Для Верна две недели в Касле стали по крайней мере временным выходом из тяжелой ситуации, если не чем-то большим. Конечно, в Нью-Йорке все начнется с начала, но пока можно было забыть обо всем.
«Вулли Уайлдкетс» зажигали в «Уокер-клубе» с начала января. В то время, делая свою программу и пытаясь параллельно писать книгу об истории джаза, он не проявил к ним особого интереса.
– Они очень хороши, – сказал ему Дон Филд. Дон заходил на радиостанцию, чтобы одолжить для программы пластинки из своей личной коллекции или нарезать треки на их студийном оборудовании. Дон Филд хирел. Он всегда носил чистые, со вкусом подобранные костюмы, тщательно отутюженные и стильные, но под ними все его существо клонилось к упадку. Он всегда казался вялым и заспанным, словно только что с постели. Для этого человека любая деятельность была мучением.
– Они хороши, – повторил Дон. – Тебе что, совсем не интересно? – Его хриплый голос зазвучал чуть громче. – В чем дело? Тебе надоел джаз? Или ты так занят писаниной о нем, что тебе некогда стало слушать?
– Да интересно мне, интересно. Просто времени нет.

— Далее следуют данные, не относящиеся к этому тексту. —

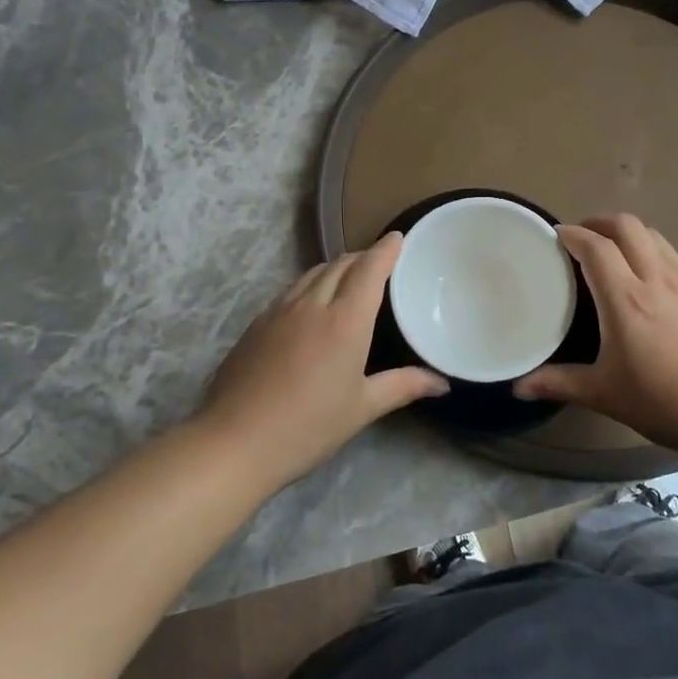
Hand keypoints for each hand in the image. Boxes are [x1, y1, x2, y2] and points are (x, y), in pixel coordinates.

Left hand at [199, 234, 447, 489]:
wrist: (235, 441)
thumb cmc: (307, 427)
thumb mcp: (361, 408)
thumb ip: (403, 387)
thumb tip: (442, 384)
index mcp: (345, 321)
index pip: (369, 269)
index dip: (385, 249)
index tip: (398, 237)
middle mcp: (313, 304)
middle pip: (341, 265)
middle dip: (363, 256)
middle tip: (380, 261)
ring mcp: (280, 310)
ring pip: (313, 273)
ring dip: (335, 267)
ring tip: (349, 276)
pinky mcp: (257, 323)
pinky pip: (292, 290)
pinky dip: (311, 284)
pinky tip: (312, 304)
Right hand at [515, 214, 677, 456]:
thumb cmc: (668, 403)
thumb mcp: (607, 395)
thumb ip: (560, 384)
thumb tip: (519, 387)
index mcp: (627, 300)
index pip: (596, 248)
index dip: (573, 234)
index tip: (556, 235)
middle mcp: (657, 279)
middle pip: (627, 226)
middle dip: (600, 221)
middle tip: (582, 236)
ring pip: (654, 236)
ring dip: (628, 233)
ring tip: (613, 250)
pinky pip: (673, 256)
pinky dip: (652, 251)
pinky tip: (649, 278)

Хорошо, наверное, жить все время на пособие по безработице.
– Не все время.
– Но сейчас-то ты на пособии.
Дон пожал плечами.
– Ну и что, а ты, если тебе интересно, должен пойти и послушать. Может, пригласишь их на свое шоу. Для оживления.
– А ты как с ними связан?
– Никак.
– Да ну?
– Ну, мой друг Бак Маклин их первый корнет. Но это чисто дружеский интерес. Никакого другого нет. Просто я каждый вечер хожу послушать их и получаю удовольствие. И моей девушке тоже нравится.
Верн глянул через стол на Дона, бледного, раскисшего.
– Кто она? Я ее знаю?
– Нет, – сказал Дон. Он вышел и с грохотом захлопнул за собой дверь. Верн слышал, как он затопал по коридору.